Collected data
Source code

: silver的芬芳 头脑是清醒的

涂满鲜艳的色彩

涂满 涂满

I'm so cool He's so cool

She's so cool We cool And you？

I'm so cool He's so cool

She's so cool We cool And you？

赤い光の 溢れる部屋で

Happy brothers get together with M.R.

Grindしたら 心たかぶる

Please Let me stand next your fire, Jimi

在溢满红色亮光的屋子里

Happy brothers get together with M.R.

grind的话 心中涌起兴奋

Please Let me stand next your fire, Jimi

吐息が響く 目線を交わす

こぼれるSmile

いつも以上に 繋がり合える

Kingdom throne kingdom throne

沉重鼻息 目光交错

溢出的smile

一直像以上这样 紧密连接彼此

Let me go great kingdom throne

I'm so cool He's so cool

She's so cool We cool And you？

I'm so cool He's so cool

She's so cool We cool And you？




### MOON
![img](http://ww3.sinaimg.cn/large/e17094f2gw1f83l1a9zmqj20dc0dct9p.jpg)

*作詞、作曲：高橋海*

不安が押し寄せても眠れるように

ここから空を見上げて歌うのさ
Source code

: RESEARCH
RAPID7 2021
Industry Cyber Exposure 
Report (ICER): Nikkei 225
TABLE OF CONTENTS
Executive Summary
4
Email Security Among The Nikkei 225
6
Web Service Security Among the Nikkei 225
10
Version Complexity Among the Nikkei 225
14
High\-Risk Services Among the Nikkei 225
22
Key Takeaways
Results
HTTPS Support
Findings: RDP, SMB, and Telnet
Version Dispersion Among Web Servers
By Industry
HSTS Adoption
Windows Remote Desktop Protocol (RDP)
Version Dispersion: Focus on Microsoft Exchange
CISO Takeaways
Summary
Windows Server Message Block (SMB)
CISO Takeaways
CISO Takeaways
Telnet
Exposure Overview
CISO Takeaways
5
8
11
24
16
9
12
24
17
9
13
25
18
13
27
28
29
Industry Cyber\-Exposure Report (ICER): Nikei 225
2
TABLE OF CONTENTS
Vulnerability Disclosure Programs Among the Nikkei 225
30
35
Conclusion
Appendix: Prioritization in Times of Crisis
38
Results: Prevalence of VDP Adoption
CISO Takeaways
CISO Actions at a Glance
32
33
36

■ Work request ■
Reproduce each line of the records above verbatim, leaving nothing out.

■ Result below ■
Source code

: silver的芬芳 头脑是清醒的

涂满鲜艳的色彩

涂满 涂满

I'm so cool He's so cool

She's so cool We cool And you？

I'm so cool He's so cool

She's so cool We cool And you？

赤い光の 溢れる部屋で

Happy brothers get together with M.R.

Grindしたら 心たかぶる

Please Let me stand next your fire, Jimi

在溢满红色亮光的屋子里

Happy brothers get together with M.R.

grind的话 心中涌起兴奋

Please Let me stand next your fire, Jimi

吐息が響く 目線を交わす

こぼれるSmile

いつも以上に 繋がり合える

Kingdom throne kingdom throne

沉重鼻息 目光交错

溢出的smile

一直像以上这样 紧密连接彼此

Let me go great kingdom throne

I'm so cool He's so cool

She's so cool We cool And you？

I'm so cool He's so cool

She's so cool We cool And you？




### MOON
![img](http://ww3.sinaimg.cn/large/e17094f2gw1f83l1a9zmqj20dc0dct9p.jpg)

*作詞、作曲：高橋海*

不安が押し寄せても眠れるように

ここから空を見上げて歌うのさ
Source code

: RESEARCH
RAPID7 2021
Industry Cyber Exposure 
Report (ICER): Nikkei 225
TABLE OF CONTENTS
Executive Summary
4
Email Security Among The Nikkei 225
6
Web Service Security Among the Nikkei 225
10
Version Complexity Among the Nikkei 225
14
High\-Risk Services Among the Nikkei 225
22
Key Takeaways
Results
HTTPS Support
Findings: RDP, SMB, and Telnet
Version Dispersion Among Web Servers
By Industry
HSTS Adoption
Windows Remote Desktop Protocol (RDP)
Version Dispersion: Focus on Microsoft Exchange
CISO Takeaways
Summary
Windows Server Message Block (SMB)
CISO Takeaways
CISO Takeaways
Telnet
Exposure Overview
CISO Takeaways
5
8
11
24
16
9
12
24
17
9
13
25
18
13
27
28
29
Industry Cyber\-Exposure Report (ICER): Nikei 225
2
TABLE OF CONTENTS
Vulnerability Disclosure Programs Among the Nikkei 225
30
35
Conclusion
Appendix: Prioritization in Times of Crisis
38
Results: Prevalence of VDP Adoption
CISO Takeaways
CISO Actions at a Glance
32
33
36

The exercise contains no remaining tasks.